CONCLUSIONS AND RELEVANCE

This study found that fluoroquinolones were associated with increased incidence of aortic aneurysm formation in US adults. This association was consistent across adults aged 35 years or older, sex, and comorbidities, suggesting fluoroquinolone use should be pursued with caution in all adults, not just in high-risk individuals.

摘要

重要性

尽管氟喹诺酮类药物在美国是常用的抗生素,但最近的国际研究表明,氟喹诺酮类药物的使用与主动脉瘤和夹层的风险增加有关,这导致美国食品和药物管理局(FDA)发出警告,限制高危患者使用氟喹诺酮类药物。目前尚不清楚这些数据是否适用于美国人群,以及谁是真正的高危人群。

目的

评估氟喹诺酮类药物在美国不同人群中的主动脉瘤和夹层风险。

设计、地点和参与者:这项回顾性市场扫描健康保险索赔分析研究中,鉴定了在 2005 年至 2017 年间,2782.7254 万名年龄在 18 至 64 岁之间的商业保险成年人的氟喹诺酮类药物或比较抗生素的处方剂量。该队列研究包括 2782.7254 万名年龄在 18 至 64 岁之间的美国成年人(4759.6545 次抗生素疗程),他们没有已知的先前的主动脉瘤或夹层,没有最近的抗生素暴露史,也没有最近的住院治疗史。

暴露

门诊氟喹诺酮类药物或比较抗生素(阿莫西林克拉维酸、阿奇霉素、头孢氨苄、克林霉素和磺胺甲噁唑-甲氧苄啶)的口服疗程。

主要结局和测量

90 天内主动脉瘤和夹层的发生率。
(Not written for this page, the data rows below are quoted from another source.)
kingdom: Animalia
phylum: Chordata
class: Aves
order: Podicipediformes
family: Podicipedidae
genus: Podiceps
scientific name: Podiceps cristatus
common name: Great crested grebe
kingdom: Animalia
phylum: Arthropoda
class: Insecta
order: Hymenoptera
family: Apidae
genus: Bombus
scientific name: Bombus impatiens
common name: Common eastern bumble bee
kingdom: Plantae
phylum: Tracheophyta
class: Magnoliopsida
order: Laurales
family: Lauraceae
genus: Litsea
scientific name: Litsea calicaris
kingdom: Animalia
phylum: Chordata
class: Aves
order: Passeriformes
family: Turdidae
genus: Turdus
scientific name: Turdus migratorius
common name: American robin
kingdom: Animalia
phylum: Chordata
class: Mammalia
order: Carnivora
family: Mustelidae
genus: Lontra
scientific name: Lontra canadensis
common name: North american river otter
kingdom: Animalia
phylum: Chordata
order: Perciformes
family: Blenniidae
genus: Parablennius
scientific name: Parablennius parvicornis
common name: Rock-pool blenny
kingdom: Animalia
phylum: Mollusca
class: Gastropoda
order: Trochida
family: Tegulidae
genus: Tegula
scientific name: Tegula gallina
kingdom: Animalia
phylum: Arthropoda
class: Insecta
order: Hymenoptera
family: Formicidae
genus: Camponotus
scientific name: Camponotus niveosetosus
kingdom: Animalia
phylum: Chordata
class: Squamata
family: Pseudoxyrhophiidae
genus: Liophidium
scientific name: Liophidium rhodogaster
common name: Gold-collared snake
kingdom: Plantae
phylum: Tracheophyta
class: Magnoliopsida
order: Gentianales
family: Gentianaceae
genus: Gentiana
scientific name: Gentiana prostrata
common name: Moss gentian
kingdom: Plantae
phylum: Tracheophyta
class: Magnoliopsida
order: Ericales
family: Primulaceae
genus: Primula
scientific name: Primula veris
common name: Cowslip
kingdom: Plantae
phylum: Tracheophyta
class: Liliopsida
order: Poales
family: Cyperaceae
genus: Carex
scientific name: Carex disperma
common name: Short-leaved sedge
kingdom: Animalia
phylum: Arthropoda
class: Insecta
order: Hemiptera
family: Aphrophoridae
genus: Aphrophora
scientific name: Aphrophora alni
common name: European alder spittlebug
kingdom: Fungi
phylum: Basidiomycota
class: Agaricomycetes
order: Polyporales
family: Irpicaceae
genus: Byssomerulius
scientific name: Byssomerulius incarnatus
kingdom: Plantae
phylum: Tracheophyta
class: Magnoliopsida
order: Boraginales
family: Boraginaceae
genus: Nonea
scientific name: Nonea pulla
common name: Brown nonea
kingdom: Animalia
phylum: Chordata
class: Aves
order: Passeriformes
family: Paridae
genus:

Cox 回归的逆概率治疗加权用于估计氟喹诺酮类药物治疗与 90 天内动脉瘤发病率之间的关联。使用交互项评估已知风险因素(即性别、年龄和合并症)与氟喹诺酮类药物治疗后动脉瘤的关系。数据分析于 2019 年 3 月至 2020 年 5 月进行。

结果

在 4759.6545 次处方剂量中,9053961 次(19%)为氟喹诺酮类药物,38542584 次(81%)为比较抗生素。氟喹诺酮类药物治疗组成年人的中位(四分位间距)年龄为 47(36-57)岁,而比较抗生素治疗组的年龄为 43(31-54)岁。女性占氟喹诺酮类药物治疗组的 61.3%,占比较抗生素治疗组的 59.5%。在加权之前,氟喹诺酮类药物治疗后新发动脉瘤的 90 天发生率为每 10000 次治疗 7.5 例(9053961 次治疗中的 6752 例),而比较抗生素治疗后为每 10000 次治疗 4.6 例(38542584 次治疗中的 17627 例)。在对人口统计学特征和合并症进行加权后,氟喹诺酮类药物治疗与动脉瘤形成发生率的增加相关(风险比[HR],1.20;95%置信区间[CI],1.17-1.24)。更具体地说,与比较抗生素相比,氟喹诺酮类药物治疗与 90 天内腹主动脉瘤(HR,1.31;95%CI,1.25-1.37)、髂动脉瘤(HR,1.60;95%CI,1.33-1.91)和其他腹部动脉瘤(HR,1.58;95%CI,1.39-1.79)的 90 天发生率增加有关,并且成年人更有可能接受动脉瘤修复(HR,1.88;95%CI,1.44-2.46)。按年龄分层时,所有 35 岁及以上的成年人似乎都面临更高的风险(18-34 岁:HR,0.99[95%CI,0.83-1.18];35-49 岁:HR,1.18[95%CI,1.09-1.28];50-64 岁:HR,1.24[95%CI,1.19-1.28];P=0.04)。

结论和相关性

本研究发现氟喹诺酮类药物与美国成年人主动脉瘤形成的发生率增加有关。这种关联在 35 岁或以上的成年人、性别和合并症中是一致的,这表明氟喹诺酮类药物的使用应谨慎,而不仅仅是在高危人群中。